— Думаю, лучше многих из нас, — насмешливо заметил Даммлер. — Но раз уж вы заговорили о журнальном обзоре, давайте спросим мисс Маллоу, что она об этом думает.
— Мне очень понравилось, — искренне ответила Пруденс.
— Статья вполне положительная, — подхватила мисс Верней. — Вы справедливо отмечаете мастерство мисс Маллоу, доктор Ашингтон.
— Точно так же можно хвалить хорошего плотника, — парировал Даммлер, — но мисс Маллоу не плотник и не изготовляет красивые столы и стулья. Мастерство писателя — это шлифовка алмазов. Вы забыли о качестве самого камня, Ашингтон.
— Не могу согласиться с вами, Даммлер, — вмешался Колридж зычным голосом, величественный, как статуя. — Мастерство для писателя — это все. То, о чем я пишу, не у всех вызывает восторг, а вот как я пишу, привлекает к моим творениям широкую публику.
— Но женщины-писательницы не затрагивают серьезных проблем, они просто рассказывают какую-нибудь историю, — возразил Ашингтон.
— А как же насчет темы? — спросил Даммлер, глядя на Пруденс, которая бросила на него укоризненный взгляд.
Увидев ее взгляд, он немного сбавил тон, но тут заметил, что Ашингтон похлопывает ее по ладони и она вполне спокойно реагирует на этот покровительственный жест.
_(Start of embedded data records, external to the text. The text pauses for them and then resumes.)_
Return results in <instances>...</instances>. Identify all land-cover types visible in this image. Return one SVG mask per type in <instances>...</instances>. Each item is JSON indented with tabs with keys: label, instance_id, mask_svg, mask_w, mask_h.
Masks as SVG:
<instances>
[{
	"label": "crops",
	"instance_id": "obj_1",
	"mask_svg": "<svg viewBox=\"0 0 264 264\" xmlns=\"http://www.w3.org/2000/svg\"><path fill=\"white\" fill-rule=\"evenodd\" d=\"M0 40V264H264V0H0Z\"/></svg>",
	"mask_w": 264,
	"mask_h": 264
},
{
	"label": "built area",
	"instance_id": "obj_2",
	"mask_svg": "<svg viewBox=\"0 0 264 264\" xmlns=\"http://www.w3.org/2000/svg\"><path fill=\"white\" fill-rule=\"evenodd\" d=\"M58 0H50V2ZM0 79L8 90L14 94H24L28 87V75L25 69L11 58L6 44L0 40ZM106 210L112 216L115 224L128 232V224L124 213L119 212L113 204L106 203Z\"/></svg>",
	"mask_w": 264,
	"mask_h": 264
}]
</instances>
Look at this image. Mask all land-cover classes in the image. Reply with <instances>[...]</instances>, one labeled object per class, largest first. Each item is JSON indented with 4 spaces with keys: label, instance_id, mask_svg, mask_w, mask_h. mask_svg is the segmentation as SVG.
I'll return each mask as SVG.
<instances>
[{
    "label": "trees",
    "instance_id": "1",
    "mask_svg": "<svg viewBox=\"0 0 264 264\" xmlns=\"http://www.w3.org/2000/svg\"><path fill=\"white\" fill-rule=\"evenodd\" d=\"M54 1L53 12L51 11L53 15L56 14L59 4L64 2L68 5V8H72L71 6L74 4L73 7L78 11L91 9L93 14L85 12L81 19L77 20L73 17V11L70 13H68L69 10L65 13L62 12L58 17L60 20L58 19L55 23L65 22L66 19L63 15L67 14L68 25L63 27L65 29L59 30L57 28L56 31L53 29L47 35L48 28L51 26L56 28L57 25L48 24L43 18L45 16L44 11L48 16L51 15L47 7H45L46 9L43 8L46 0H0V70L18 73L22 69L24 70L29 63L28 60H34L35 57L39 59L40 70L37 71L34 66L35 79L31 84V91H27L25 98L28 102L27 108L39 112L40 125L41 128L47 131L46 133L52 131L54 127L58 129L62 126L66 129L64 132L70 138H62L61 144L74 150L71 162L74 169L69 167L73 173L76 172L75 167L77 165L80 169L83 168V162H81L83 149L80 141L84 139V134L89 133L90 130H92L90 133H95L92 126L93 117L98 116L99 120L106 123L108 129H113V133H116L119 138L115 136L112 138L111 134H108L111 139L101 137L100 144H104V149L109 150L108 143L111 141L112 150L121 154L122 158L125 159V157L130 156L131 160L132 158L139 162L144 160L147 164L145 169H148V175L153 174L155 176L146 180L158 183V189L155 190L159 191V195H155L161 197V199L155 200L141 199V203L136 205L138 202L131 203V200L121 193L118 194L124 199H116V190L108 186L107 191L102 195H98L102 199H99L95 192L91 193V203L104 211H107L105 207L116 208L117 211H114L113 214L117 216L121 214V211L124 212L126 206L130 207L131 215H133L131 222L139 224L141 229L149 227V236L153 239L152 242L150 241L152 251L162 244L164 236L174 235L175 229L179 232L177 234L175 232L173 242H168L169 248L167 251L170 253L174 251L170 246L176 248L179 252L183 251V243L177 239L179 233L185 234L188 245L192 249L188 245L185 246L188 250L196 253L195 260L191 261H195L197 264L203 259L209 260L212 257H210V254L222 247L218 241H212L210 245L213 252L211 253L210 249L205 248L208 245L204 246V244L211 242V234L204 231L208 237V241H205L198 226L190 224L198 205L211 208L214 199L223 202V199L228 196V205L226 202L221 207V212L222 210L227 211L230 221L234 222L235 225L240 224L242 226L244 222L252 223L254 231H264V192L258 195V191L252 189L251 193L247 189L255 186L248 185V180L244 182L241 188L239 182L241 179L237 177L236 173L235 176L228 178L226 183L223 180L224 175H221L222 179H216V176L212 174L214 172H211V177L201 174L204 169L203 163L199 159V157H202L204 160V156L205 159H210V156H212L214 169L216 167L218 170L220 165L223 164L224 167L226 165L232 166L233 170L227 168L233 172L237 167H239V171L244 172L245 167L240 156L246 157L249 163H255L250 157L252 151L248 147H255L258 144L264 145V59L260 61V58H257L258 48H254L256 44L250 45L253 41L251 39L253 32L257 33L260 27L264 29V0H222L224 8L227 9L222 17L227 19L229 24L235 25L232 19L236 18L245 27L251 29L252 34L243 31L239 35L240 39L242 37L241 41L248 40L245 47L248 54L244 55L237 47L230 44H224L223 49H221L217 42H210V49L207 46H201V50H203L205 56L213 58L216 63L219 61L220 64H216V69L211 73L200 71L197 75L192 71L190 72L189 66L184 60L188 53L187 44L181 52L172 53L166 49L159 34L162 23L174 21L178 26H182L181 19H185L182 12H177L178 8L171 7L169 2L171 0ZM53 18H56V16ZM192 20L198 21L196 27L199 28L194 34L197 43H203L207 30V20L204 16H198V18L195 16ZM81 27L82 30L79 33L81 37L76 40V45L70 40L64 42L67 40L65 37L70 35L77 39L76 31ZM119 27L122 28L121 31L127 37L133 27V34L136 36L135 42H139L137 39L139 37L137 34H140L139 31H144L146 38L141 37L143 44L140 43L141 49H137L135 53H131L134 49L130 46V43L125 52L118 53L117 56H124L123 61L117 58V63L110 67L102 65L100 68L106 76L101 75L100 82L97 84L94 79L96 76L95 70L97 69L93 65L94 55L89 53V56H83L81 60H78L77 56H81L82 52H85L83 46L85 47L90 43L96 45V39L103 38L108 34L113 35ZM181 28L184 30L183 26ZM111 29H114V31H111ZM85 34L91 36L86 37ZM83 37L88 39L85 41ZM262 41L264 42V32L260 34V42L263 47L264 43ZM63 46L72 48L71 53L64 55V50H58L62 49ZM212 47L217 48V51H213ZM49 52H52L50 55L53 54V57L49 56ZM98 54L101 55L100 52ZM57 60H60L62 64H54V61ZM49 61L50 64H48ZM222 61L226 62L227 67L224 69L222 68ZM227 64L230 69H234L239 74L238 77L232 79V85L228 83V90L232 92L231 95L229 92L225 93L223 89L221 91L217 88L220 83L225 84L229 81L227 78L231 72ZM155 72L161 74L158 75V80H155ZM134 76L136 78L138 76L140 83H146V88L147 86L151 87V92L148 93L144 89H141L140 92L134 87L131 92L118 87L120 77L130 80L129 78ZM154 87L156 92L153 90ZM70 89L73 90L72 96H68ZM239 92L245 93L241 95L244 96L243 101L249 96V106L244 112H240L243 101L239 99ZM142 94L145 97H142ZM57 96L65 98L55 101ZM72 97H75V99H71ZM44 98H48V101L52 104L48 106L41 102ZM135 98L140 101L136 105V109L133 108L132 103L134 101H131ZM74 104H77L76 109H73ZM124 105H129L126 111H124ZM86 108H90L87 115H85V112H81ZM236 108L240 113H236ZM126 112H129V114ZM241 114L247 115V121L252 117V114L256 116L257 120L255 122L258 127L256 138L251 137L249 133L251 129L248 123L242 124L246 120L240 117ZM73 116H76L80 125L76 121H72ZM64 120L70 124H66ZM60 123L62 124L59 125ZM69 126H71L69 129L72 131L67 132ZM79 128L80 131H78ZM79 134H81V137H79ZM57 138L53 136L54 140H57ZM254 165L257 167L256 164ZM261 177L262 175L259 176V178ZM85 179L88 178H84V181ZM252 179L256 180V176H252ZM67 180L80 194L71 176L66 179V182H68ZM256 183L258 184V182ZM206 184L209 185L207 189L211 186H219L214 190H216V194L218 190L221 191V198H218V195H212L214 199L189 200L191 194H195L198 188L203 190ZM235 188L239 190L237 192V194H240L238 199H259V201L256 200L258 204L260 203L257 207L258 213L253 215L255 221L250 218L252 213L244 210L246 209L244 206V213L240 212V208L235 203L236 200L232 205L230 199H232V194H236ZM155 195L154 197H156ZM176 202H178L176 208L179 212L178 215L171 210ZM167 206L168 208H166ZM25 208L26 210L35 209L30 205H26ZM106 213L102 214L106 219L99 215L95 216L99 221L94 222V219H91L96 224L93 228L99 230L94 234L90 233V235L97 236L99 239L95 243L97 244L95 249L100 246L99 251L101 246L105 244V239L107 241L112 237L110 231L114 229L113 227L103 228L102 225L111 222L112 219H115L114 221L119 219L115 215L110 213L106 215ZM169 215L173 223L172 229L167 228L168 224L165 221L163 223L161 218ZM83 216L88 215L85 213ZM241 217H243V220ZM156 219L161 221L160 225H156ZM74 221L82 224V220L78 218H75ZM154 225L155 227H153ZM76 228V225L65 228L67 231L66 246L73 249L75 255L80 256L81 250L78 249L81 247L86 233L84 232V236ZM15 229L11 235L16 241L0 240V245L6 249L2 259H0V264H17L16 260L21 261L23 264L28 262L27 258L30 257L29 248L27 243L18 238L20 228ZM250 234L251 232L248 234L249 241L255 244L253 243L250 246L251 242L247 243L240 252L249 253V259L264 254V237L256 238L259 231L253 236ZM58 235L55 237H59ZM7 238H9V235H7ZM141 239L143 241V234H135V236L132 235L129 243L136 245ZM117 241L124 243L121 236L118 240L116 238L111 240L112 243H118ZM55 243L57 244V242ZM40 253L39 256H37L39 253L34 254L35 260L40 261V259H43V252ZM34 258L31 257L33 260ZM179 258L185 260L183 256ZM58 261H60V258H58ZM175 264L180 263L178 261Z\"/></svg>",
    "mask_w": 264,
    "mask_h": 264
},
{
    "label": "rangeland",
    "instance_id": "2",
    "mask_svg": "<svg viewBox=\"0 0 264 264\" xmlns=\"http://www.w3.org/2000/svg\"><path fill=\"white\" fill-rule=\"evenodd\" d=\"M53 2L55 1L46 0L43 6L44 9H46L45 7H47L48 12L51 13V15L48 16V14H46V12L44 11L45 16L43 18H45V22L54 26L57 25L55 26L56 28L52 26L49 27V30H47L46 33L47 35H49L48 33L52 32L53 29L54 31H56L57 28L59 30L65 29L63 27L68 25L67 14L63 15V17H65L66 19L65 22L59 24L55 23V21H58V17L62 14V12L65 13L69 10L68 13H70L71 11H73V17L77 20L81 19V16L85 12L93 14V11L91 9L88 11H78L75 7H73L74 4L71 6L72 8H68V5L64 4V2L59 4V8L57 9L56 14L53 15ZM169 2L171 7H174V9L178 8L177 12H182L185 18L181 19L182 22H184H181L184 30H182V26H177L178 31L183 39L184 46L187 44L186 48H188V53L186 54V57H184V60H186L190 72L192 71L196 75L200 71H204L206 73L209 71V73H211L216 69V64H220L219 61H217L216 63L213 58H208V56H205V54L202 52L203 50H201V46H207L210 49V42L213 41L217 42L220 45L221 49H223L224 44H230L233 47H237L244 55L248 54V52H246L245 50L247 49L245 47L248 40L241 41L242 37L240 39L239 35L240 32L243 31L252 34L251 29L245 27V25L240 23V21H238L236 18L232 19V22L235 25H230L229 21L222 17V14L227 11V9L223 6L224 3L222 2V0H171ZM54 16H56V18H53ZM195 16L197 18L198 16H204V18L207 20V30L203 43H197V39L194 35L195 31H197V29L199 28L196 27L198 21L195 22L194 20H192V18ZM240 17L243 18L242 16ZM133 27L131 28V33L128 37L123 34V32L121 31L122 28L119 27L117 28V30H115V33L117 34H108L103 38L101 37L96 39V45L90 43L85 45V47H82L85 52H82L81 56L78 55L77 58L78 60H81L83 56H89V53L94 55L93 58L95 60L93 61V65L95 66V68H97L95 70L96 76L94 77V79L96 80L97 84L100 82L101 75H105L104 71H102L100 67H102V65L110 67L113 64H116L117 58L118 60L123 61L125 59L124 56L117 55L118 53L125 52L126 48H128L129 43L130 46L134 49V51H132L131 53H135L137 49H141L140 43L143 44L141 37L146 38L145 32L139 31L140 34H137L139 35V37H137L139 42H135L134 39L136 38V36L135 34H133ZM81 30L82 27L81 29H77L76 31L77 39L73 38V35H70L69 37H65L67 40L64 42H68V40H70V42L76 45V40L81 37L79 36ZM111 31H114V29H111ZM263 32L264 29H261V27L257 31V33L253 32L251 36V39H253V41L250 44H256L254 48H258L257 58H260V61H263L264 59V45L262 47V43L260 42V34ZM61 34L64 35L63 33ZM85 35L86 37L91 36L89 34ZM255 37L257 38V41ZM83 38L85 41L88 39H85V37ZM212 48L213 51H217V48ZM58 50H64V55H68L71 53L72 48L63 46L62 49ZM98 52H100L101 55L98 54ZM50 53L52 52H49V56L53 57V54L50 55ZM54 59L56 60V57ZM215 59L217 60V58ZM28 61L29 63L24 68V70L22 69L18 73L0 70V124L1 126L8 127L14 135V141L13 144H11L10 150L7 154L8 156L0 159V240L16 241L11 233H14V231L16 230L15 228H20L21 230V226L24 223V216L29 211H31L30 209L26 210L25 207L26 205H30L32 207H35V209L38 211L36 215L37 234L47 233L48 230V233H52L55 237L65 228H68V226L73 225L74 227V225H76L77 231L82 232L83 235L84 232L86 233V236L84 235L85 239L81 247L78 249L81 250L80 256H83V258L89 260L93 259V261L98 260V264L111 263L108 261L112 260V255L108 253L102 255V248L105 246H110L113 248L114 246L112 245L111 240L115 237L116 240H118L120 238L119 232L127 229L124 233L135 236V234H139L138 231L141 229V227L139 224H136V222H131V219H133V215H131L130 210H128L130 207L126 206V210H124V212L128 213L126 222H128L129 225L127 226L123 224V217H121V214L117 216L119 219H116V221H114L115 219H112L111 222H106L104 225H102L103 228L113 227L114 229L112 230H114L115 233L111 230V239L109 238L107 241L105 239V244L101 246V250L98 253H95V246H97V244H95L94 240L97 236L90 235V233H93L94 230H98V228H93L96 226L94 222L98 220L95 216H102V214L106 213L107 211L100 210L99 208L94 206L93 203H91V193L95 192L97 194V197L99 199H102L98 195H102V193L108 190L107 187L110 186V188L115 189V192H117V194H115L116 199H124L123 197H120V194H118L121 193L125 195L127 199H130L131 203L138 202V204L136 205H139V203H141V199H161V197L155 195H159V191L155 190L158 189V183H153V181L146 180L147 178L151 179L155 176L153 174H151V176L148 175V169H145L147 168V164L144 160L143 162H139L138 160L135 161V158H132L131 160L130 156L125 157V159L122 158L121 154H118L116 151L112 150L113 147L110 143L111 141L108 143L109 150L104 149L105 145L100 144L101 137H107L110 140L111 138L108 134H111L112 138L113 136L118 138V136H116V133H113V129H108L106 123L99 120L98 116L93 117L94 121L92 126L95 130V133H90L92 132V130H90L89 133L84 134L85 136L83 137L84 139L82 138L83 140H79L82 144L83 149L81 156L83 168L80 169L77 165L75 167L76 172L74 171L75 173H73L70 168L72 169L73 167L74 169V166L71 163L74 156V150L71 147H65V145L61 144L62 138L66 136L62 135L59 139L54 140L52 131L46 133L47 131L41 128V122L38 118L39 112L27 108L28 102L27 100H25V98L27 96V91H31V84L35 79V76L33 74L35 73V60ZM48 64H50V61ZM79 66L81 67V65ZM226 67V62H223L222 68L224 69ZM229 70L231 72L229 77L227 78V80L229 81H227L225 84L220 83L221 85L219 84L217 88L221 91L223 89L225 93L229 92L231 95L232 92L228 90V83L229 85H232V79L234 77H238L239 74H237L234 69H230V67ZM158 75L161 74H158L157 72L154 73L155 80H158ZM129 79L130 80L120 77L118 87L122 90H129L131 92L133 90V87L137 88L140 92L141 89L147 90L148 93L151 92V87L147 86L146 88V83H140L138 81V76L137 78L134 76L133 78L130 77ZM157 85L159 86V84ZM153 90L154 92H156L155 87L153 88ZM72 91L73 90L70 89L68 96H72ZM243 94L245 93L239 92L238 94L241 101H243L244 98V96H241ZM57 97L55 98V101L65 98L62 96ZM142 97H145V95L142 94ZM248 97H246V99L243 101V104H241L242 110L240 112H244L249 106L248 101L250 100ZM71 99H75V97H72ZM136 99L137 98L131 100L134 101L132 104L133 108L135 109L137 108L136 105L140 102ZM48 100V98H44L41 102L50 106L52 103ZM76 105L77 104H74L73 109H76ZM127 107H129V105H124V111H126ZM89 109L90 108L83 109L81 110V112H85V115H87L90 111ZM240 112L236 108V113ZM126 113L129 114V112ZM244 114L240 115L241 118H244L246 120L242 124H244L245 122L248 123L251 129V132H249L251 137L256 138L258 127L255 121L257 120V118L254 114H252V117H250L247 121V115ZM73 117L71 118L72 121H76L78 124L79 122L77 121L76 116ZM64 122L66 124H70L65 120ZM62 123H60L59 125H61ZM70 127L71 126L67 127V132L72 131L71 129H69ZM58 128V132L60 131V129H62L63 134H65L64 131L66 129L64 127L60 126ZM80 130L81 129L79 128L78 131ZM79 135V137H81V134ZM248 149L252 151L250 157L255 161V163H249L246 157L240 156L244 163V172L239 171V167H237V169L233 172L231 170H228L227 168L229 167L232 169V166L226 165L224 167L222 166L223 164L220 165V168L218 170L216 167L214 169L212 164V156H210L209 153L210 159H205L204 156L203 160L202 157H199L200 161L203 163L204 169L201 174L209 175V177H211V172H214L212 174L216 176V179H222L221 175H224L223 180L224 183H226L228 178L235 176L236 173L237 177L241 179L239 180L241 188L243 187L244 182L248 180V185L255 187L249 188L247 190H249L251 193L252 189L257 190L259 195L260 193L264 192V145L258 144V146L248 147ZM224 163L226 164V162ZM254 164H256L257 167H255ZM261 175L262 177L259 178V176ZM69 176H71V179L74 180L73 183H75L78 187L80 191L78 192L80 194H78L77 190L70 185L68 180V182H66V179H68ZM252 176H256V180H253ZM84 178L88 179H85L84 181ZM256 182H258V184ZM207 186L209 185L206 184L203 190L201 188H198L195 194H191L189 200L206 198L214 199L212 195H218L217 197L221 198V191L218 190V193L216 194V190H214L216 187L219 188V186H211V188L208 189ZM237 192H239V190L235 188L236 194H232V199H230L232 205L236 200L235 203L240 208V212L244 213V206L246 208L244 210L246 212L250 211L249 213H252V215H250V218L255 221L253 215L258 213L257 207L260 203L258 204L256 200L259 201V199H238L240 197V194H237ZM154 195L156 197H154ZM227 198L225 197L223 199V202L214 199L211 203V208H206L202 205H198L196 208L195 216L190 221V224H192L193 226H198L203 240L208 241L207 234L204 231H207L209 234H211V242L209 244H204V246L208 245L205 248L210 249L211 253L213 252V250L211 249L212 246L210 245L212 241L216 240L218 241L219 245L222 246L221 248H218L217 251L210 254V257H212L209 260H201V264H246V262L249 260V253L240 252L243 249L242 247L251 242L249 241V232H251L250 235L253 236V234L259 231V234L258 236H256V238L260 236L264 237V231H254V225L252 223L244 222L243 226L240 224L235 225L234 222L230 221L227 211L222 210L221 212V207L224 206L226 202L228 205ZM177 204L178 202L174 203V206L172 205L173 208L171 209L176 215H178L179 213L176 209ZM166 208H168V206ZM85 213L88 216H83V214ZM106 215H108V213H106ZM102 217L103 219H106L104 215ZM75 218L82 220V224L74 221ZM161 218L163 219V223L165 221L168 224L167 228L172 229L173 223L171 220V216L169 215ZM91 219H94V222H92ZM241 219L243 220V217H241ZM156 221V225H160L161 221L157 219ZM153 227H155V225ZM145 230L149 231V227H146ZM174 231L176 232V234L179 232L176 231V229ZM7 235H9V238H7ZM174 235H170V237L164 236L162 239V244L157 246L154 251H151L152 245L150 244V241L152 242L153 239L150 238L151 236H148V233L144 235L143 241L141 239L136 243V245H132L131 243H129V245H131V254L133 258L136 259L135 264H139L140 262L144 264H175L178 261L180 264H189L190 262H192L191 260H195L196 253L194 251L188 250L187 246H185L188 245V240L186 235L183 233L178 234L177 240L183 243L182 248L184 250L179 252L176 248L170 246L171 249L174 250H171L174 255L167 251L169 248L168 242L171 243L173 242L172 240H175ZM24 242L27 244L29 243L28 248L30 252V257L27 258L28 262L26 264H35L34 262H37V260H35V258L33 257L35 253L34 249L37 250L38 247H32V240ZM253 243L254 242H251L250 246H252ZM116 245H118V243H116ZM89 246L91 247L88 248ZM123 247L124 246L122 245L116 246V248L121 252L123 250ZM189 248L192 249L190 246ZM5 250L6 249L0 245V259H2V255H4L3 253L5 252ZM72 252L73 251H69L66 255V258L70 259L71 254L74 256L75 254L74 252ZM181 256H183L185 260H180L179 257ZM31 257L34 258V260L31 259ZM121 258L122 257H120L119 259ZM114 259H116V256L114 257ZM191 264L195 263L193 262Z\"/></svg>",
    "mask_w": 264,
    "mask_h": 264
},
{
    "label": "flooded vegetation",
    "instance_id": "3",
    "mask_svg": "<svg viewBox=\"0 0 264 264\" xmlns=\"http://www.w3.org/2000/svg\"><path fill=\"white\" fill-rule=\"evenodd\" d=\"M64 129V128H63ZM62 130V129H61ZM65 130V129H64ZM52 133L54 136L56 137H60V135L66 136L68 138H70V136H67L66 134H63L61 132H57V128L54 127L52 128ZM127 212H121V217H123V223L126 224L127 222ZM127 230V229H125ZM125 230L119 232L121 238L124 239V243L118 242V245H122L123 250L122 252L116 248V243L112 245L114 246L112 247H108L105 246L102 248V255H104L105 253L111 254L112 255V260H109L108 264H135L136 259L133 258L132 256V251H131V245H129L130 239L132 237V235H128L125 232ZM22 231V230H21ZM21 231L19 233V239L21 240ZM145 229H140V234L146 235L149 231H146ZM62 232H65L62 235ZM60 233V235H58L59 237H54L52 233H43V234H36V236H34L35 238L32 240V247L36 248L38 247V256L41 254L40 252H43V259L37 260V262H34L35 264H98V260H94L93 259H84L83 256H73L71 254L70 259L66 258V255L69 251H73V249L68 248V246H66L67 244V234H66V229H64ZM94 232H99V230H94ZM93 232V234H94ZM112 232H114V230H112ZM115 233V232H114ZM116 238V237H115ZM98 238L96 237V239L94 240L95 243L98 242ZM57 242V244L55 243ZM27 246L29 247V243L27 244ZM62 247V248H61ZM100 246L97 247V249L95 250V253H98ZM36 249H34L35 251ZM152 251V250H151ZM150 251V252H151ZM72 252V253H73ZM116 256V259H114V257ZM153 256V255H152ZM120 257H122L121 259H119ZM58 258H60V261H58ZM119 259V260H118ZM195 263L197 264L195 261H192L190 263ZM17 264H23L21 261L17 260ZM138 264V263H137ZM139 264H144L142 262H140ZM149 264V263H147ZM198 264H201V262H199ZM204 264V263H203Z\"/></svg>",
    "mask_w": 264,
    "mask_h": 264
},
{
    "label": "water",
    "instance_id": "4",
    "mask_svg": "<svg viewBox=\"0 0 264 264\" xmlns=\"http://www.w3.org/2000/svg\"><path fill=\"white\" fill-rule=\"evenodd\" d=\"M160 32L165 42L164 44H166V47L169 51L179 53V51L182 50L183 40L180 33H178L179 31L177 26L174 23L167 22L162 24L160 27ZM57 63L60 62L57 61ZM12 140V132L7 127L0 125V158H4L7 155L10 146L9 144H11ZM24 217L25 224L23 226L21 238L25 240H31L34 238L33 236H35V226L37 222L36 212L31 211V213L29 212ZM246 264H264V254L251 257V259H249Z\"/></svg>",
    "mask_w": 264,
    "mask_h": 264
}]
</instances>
Он резко встал, прервав на полуслове мистера Пити, который начал излагать ему свое мнение о последней сессии парламента, и направился к Пруденс.
— Я так и не услышал, Пруденс, вашего мнения о моем первом акте, — заговорил он, как бы невзначай назвав ее по имени, что бывало, только когда они оказывались одни.
— Пойду узнаю, что там с обедом, — извинился Ашингтон, отходя, хотя явно был недоволен вмешательством Даммлера. — Вас это место интересует, не так ли, милорд?
— Вы, как всегда, прозорливы, доктор, — холодно улыбнулся Даммлер и сел рядом с Пруденс.
— Мое мнение о вашем первом акте, Даммлер, думаю, вам известно. Какая муха вас укусила?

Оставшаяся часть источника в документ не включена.